Something about the thread, regarding transmitting power from one radio
being funnelled into the other radio made me take pause. In the Houston
area (and I'm sure most other major cities) there is an antenna farm
that has a collection of FM, AM and TV broadcast antennae. I would
estimate there are 10 in a several square mile area and have radiated
power in the Tens of Thousands of watts. This area lies just to the
southwest outside the surface area of Hobby's Class B and the tops of
the antennae reach up to the floor of the next ring of Class B.

When circumnavigating the Class B its not uncommon to be as close as a
mile to these towers and once or twice I've heard bleed-over on the VHF
radios of the aircraft.

My question is, given the limited "resistance" of some of the radio
components (and the ability to tolerate less than a watt input if I
paraphrased it correctly) I am wondering just how much energy the radio
system is being exposed to flying by the transmitting elements a mile
away laterally, and how prudent that is for the longevity of the
components. Lets use 50,000 watts if that is appropriate for the example.

Dave

On Mon, 14 Jun 2004 15:17:48 GMT, Dave S >
wrote:
//
>My question is, given the limited "resistance" of some of the radio
>components (and the ability to tolerate less than a watt input if I
>paraphrased it correctly) I am wondering just how much energy the radio
>system is being exposed to flying by the transmitting elements a mile
>away laterally, and how prudent that is for the longevity of the
>components. Lets use 50,000 watts if that is appropriate for the example.
>
>Dave

You are not the only one who has experienced breakthrough
near a big transmitter tower. Here's a rough, rough estimate of
intercepted power.
If 50 kw were distributed through a spherical surface of 1 mile in
radius, what would the power intercepted by one square yard?
(arbitrary cross-section value for a 1/4 wave whip...)

power times Antenna cross-section / Extended surface area
[4/3 pi r squared] = 4 milliwatts

Into 50 ohms, that would amount to v^2/50 = 0.004
v^2 = 0.2 v^2 so V = 0.4 volts very roughly....

Brian W

Brian Whatcott wrote:

> On Mon, 14 Jun 2004 15:17:48 GMT, Dave S >
> wrote:
> //
> >My question is, given the limited "resistance" of some of the radio
> >components (and the ability to tolerate less than a watt input if I
> >paraphrased it correctly) I am wondering just how much energy the radio
> >system is being exposed to flying by the transmitting elements a mile
> >away laterally, and how prudent that is for the longevity of the
> >components. Lets use 50,000 watts if that is appropriate for the example.

=====

→ **Required work**:
From the thread about broadcast towers and aircraft radios, reproduce the part that opens with the words containing "If 50 kw were" and closes with "volts very roughly....". The data after this point has no connection to the thread about broadcast towers and aircraft radios.

=====

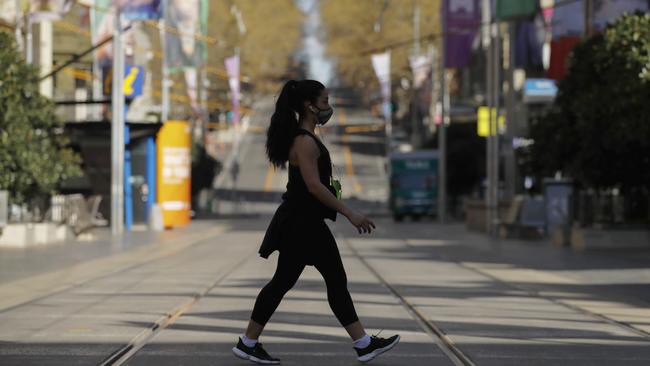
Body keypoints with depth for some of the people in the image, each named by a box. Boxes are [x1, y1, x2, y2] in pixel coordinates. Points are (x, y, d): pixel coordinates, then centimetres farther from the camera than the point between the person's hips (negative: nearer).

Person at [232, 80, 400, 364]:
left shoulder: (305, 138, 13)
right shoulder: (305, 142, -18)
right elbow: (313, 185, -25)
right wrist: (350, 214, -25)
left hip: (309, 223, 10)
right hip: (299, 223, -10)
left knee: (337, 282, 8)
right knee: (283, 281, -1)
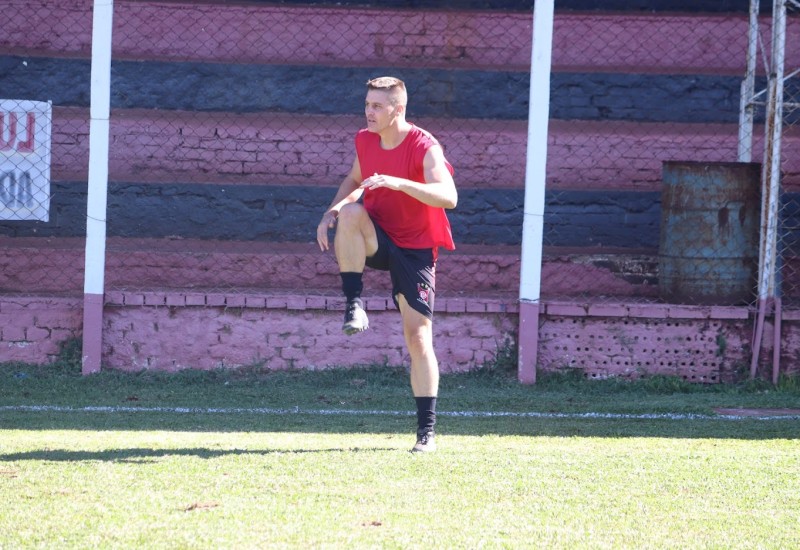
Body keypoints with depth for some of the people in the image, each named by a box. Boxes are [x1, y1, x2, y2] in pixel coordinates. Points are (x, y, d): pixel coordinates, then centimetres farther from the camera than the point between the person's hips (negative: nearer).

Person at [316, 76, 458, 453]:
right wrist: (332, 211, -1)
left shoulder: (424, 147, -19)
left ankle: (427, 431, -2)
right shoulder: (365, 140, 0)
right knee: (350, 213, -31)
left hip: (414, 249, -4)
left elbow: (448, 197, -33)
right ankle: (354, 305, -23)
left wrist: (398, 183, -44)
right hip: (377, 239, 4)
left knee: (418, 338, -8)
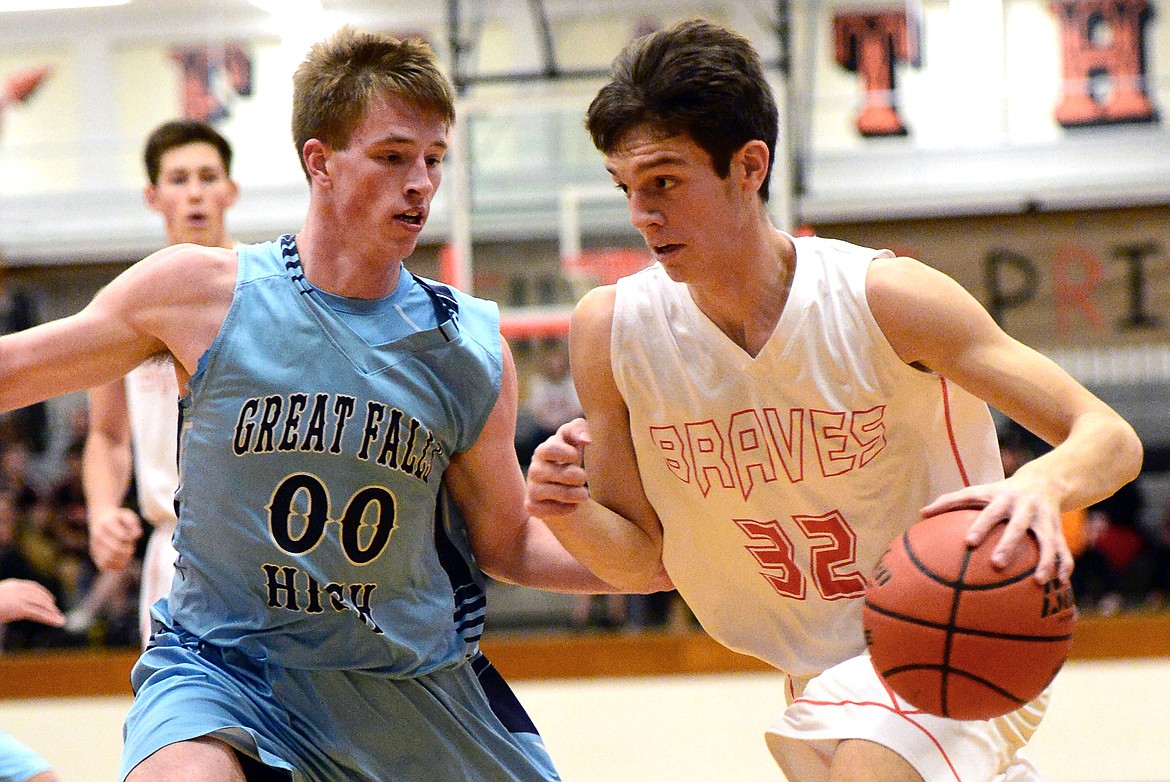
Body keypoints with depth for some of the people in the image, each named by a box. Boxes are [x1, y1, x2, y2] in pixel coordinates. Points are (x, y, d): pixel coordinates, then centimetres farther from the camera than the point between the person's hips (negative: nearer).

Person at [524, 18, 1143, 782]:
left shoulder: (883, 299, -20)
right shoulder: (611, 330, -9)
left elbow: (1112, 439, -18)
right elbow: (646, 561, 0)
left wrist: (1043, 484, -41)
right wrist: (574, 516, -23)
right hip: (824, 680, 6)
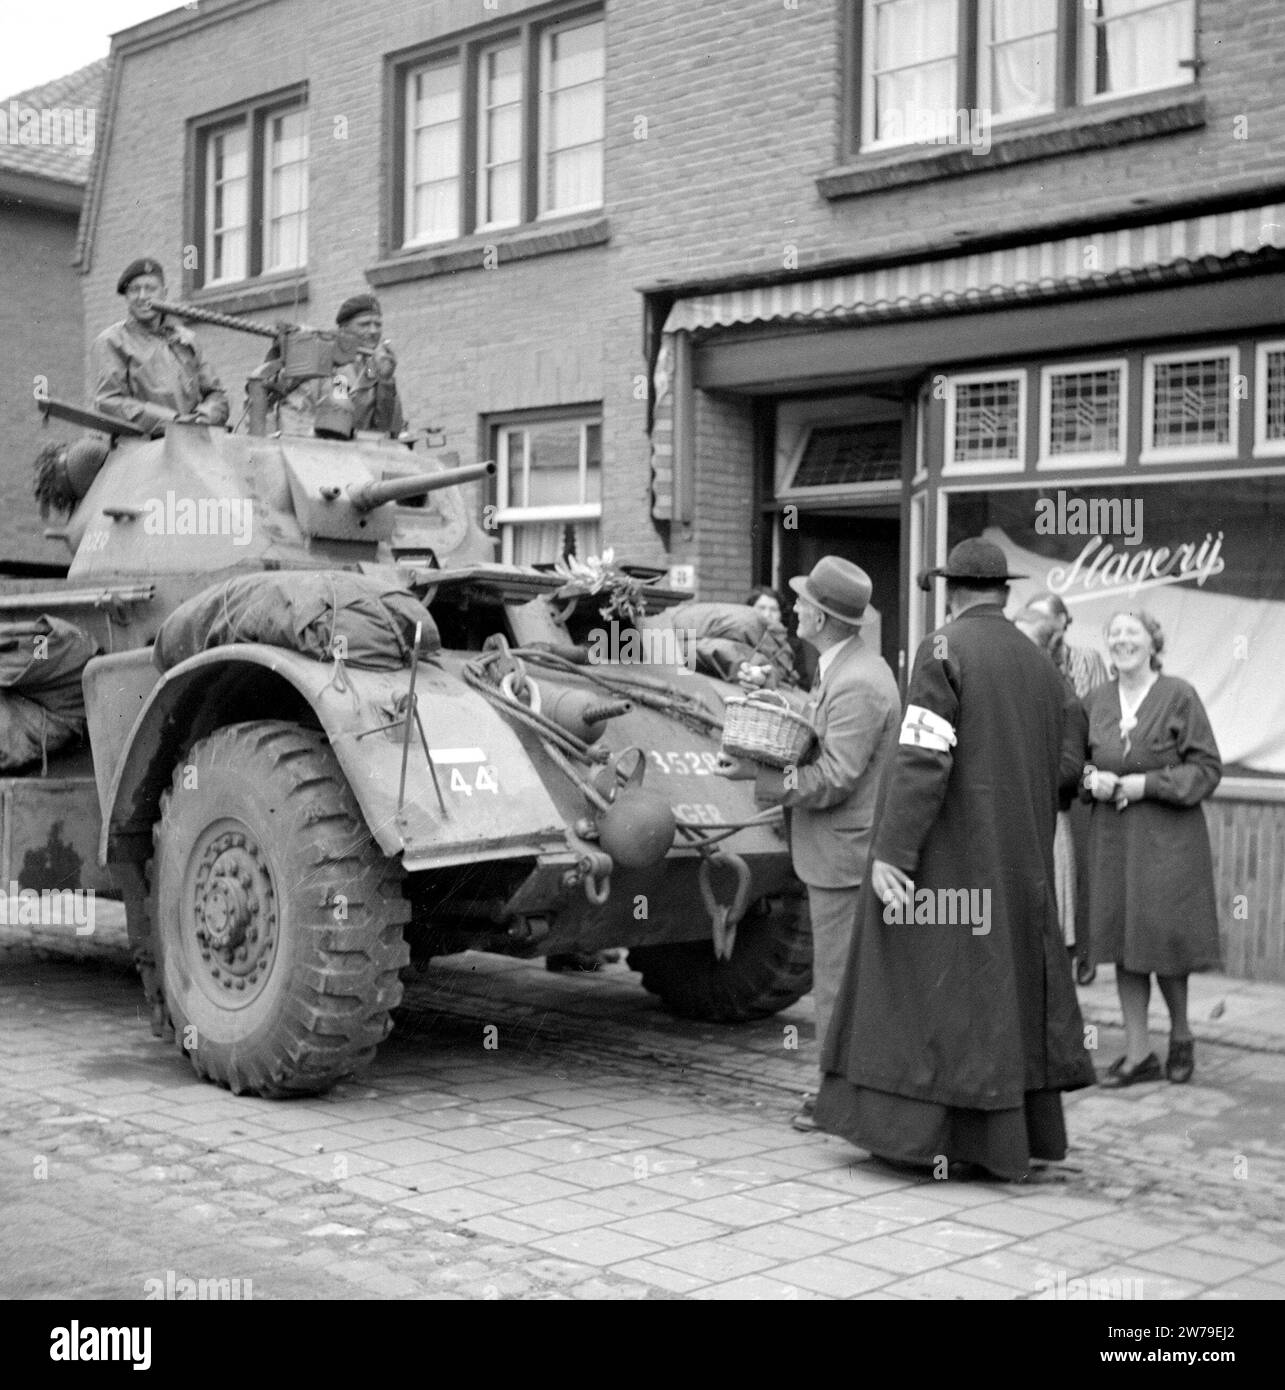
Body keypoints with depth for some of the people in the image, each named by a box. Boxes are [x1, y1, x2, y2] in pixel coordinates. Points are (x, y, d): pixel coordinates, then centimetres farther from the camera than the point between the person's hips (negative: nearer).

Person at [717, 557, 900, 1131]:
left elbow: (834, 780, -23)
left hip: (845, 854, -10)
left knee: (840, 979, -1)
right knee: (845, 976, 16)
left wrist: (758, 774, -19)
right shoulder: (843, 669, 12)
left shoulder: (857, 685, -21)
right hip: (838, 852, 10)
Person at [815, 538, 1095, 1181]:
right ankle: (1016, 1133, 19)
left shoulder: (944, 650, -11)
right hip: (1018, 863, 6)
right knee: (1010, 982, 13)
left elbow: (923, 759, -19)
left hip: (947, 856, -6)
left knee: (933, 986, 1)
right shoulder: (1041, 667, 8)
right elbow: (1067, 767, 8)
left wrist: (891, 852, -20)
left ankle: (916, 1126, 3)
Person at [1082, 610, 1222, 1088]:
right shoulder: (1097, 700, 7)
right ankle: (1138, 1054, 14)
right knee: (1123, 943, 5)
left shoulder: (1179, 696, -6)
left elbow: (1207, 767, -7)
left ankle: (1181, 1034, 24)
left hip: (1169, 836, -4)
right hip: (1112, 837, 4)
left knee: (1164, 939, -2)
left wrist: (1147, 784, -15)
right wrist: (1092, 778, -5)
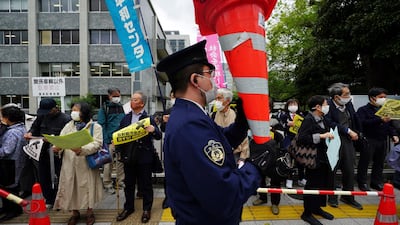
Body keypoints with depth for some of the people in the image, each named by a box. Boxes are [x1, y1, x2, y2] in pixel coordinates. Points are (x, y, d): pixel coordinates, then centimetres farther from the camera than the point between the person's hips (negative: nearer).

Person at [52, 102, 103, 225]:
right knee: (71, 187, 10)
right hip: (69, 164, 4)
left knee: (87, 187, 7)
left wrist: (82, 150, -30)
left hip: (86, 164, -3)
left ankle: (89, 212, 27)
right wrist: (56, 147, -21)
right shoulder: (68, 126, 11)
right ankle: (75, 213, 30)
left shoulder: (95, 127, -3)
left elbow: (97, 144, -15)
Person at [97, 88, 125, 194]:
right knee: (108, 162, -2)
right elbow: (101, 125, -6)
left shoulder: (122, 107, 13)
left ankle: (120, 181, 23)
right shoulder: (104, 108, 0)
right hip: (110, 140, -4)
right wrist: (105, 141, -13)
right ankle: (107, 184, 9)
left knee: (121, 161, 10)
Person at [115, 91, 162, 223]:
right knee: (129, 184, 16)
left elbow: (159, 137, -10)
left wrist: (153, 130, -30)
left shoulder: (149, 118, -6)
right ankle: (128, 207, 33)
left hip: (144, 157, -4)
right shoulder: (126, 118, 8)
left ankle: (147, 209, 24)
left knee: (145, 184, 8)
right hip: (128, 156, 4)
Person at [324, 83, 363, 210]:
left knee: (349, 170, 14)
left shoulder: (348, 103, 4)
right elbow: (330, 123, -24)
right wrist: (348, 131, -18)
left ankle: (348, 197, 30)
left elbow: (354, 118, 18)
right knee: (332, 171, 6)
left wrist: (355, 132, 8)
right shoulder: (327, 105, -18)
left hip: (347, 141, 7)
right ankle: (332, 197, 22)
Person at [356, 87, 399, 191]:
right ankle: (362, 182, 11)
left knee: (379, 163, 13)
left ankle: (377, 182, 25)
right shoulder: (363, 110, -5)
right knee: (364, 162, 1)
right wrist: (380, 120, -26)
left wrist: (393, 135, 5)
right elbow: (362, 123, -21)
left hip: (382, 141, 6)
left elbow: (389, 125, 21)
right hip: (368, 141, -6)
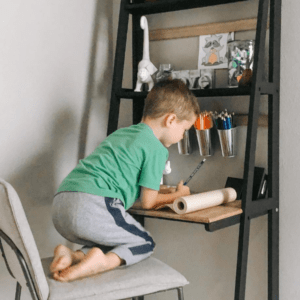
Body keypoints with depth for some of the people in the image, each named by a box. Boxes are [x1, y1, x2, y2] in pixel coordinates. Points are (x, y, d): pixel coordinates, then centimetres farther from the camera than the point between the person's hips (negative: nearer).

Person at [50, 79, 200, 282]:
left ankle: (74, 255, -2)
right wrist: (177, 195, 24)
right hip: (93, 205, -8)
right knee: (145, 243, 10)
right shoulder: (157, 149, 1)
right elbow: (148, 202, 6)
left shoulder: (122, 133, 27)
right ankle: (103, 262, -17)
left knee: (113, 243, 24)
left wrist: (160, 190, 40)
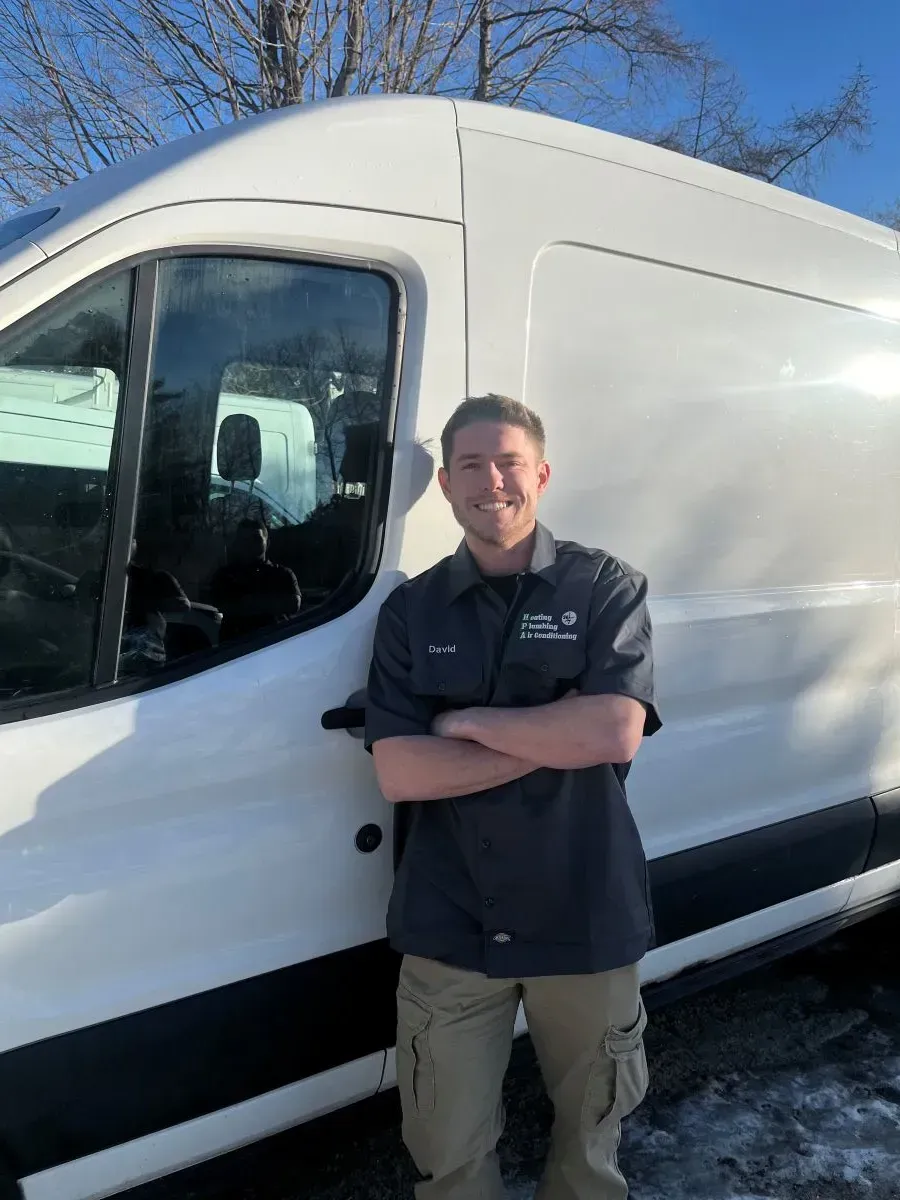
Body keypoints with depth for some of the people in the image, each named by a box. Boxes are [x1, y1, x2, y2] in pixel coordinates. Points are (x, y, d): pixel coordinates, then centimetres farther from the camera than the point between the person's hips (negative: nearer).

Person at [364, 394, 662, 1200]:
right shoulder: (411, 610, 1)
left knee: (592, 1130, 20)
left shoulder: (607, 588, -3)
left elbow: (617, 734, -18)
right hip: (450, 928, 1)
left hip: (588, 917, 0)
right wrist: (557, 737, -15)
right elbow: (400, 772, -9)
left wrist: (466, 721, -13)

=====

→ **Written response**:
If 50 kw were distributed through a spherical surface of 1 mile in
radius, what would the power intercepted by one square yard?
(arbitrary cross-section value for a 1/4 wave whip...)

power times Antenna cross-section / Extended surface area
[4/3 pi r squared] = 4 milliwatts

Into 50 ohms, that would amount to v^2/50 = 0.004
v^2 = 0.2 v^2 so V = 0.4 volts very roughly....